*** Block opens ***

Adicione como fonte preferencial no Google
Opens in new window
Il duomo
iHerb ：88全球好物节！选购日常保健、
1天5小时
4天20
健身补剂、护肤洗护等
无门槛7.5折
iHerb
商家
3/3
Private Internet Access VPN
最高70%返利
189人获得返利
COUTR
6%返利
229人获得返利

*** Block closes ***
*** Block opens ***

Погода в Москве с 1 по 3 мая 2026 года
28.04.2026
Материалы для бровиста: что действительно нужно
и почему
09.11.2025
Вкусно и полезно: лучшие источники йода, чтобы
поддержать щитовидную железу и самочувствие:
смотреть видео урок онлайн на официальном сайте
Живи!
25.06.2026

*** Block closes ***
*** Block opens ***

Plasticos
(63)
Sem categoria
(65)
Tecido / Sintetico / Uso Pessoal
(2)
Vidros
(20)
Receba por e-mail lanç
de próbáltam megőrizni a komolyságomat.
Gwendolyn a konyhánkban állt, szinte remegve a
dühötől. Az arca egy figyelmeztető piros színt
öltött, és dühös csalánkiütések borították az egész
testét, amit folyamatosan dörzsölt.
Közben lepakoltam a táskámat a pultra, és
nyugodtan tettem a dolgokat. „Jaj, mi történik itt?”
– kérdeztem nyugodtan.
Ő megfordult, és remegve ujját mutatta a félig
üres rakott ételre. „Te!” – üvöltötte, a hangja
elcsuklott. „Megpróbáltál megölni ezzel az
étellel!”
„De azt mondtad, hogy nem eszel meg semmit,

*** Block closes ***

The task: Scan the records above, count the lines with "nyugodtan" in them, and give only the number.

Output for this exercise: 2